OPINION / VIEWPOINT
China-UK engagement desirable and urgent
Published: Jun 08, 2026 09:29 PM
Illustration: VCG

Illustration: VCG

When Ed Balls visited China's Hong Kong in 2006 as economic secretary to the treasury, he stepped into a world that no longer exists. China's GDP stood at around $2.8 trillion - roughly one eighth of America's. That year, 1 pound bought over 15 yuan; Beijing was still preparing for its 2008 Olympic moment; and high-speed rail, the Asian Infrastructure Investment Bank, and Belt and Road Initiative had yet to exist. Meanwhile, Britain was enjoying its final years as a top-five global economy by nominal GDP, confident in the post-Cold War liberal order and in its "special relationship" as a reliable conduit between Washington and the world.

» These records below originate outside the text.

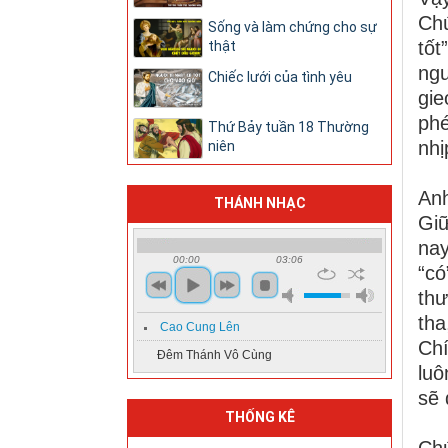
Chú
Sống và làm chứng cho sự
tốt
thật
ngư
Chiếc lưới của tình yêu
gie
phé
Thứ Bảy tuần 18 Thường
nhị
niên
Anh
THÁNH NHẠC
Giữ
nay
00:00
03:06
“có
thư
tha
Cao Cung Lên
Chí
Đêm Thánh Vô Cùng
luô
sẽ 
THỐNG KÊ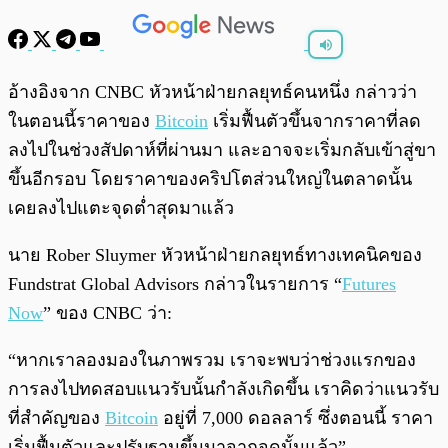
พร้อมเล่น
0:00
/
0:00
อ้างอิงจาก CNBC หัวหน้าฝ่ายกลยุทธ์คนหนึ่ง กล่าวว่า
ในตอนนี้ราคาของ
Bitcoin
เริ่มฟื้นตัวขึ้นจากราคาที่ลด
ลงไปในช่วงสัปดาห์ที่ผ่านมา และอาจจะเริ่มกลับเข้าสู่ขา
ขึ้นอีกรอบ โดยราคาของคริปโตส่วนใหญ่ในตลาดนั้น
เคยลงไปแตะจุดต่ำสุดมาแล้ว
นาย Rober Sluymer หัวหน้าฝ่ายกลยุทธ์ทางเทคนิคของ
Fundstrat Global Advisors กล่าวในรายการ “
Futures
Now
” ของ CNBC ว่า:
“หากเราลองมองในภาพรวม เราจะพบว่าช่วงแรกของ
การลงไปทดสอบแนวรับนั้นกำลังเกิดขึ้น เราคิดว่าแนวรับ
ที่สำคัญของ
Bitcoin
อยู่ที่ 7,000 ดอลลาร์ ซึ่งตอนนี้ ราคา
เริ่มฟื้นตัวและปรับฐานขึ้นมาจากจุดนั้นแล้ว”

The world that UK Foreign Secretary Yvette Cooper recently arrived in is unrecognizable from the one her husband (Ed Balls) once visited, and Britain's position within it has shifted just as profoundly. China has risen to rival or surpass the US in terms of purchasing power parity. Britain, by contrast, has slipped down the rankings, with its post-Brexit identity still being written. Cooper's visit to Beijing was not just a diplomatic courtesy call; it was, whether intended or not, a reckoning with changed realities.

This is a long-overdue arrival. Records show that this was Cooper's first official visit to China. Prime Minister Keir Starmer's January visit had reopened the highest-level dialogue. Britain needs a foreign secretary who prioritizes robust and productive relations with Beijing. These were not merely missed diplomatic opportunities; they were strategic own goals in a world where no major issue can be resolved without Chinese involvement.

The broader geopolitical context makes this engagement not merely desirable but urgent. An America that is openly transactional, skeptical of multilateral institutions, and willing to upend the very "rules-based order" that Britain has long invoked as its diplomatic lodestar means that London can no longer outsource its global positioning to Washington. The assumptions that underpinned British foreign policy for decades - that US leadership would set the terms and Britain would operate comfortably within them - are no longer assured. The UK must find new language and new partnerships to navigate what comes next. The space created by US transformation is precisely where a confident, strategic China-UK relationship can operate. Sitting out is not neutrality. It is strategic abdication.

One important message from the 11th China-UK Strategic Dialogue was the recognition that the two economies are often complementary rather than competitive. During the Dialogue, Chinese Foreign Minister Wang Yi rightly noted that the outline of China's 15th Five-Year Plan (2026-30) is not only China's domestic development blueprint but also an opportunity list for the rest of the world, and it is highly aligned with the UK's modern industrial strategy. This reflects a genuine structural complementarity: China's manufacturing scale and technological ambition alongside Britain's strengths in financial services, life sciences, higher education and professional expertise.

London, as a global financial center, should be positioned to benefit from China's continued economic rise. Our comparative advantage lies not in factories but in the institutional architecture of global finance, law and professional services. That complementarity makes the bilateral relationship more striking, not less.

Differences in the two countries' values and political systems will persist, and no serious person in Britain pretends otherwise. However, the task of politicians is to manage those differences without sacrificing the mutual benefits that engagement makes possible. China's own experience demonstrates that countries with strong economies, stable governments, and leaderships that think in decades rather than electoral cycles earn more influence in the world, not less. Britain's government must now do more than facilitate; it must lead at home. This means equipping the British public with an honest and balanced account of what China represents: not a rival to be feared, but a reality of global politics. 

Inflation, stagnant growth and years of diminished productivity have left too many people feeling closed off from the future. A properly articulated China-UK relationship - one that speaks to jobs, investment, technology and education - is part of the answer to that anxiety. If Britain genuinely aspires to play in the premier league of international relations, it needs a population that understands the game. Cooper's visit is a meaningful start; however, the harder and more important task is bringing the UK with her - diplomacy at home, not just abroad.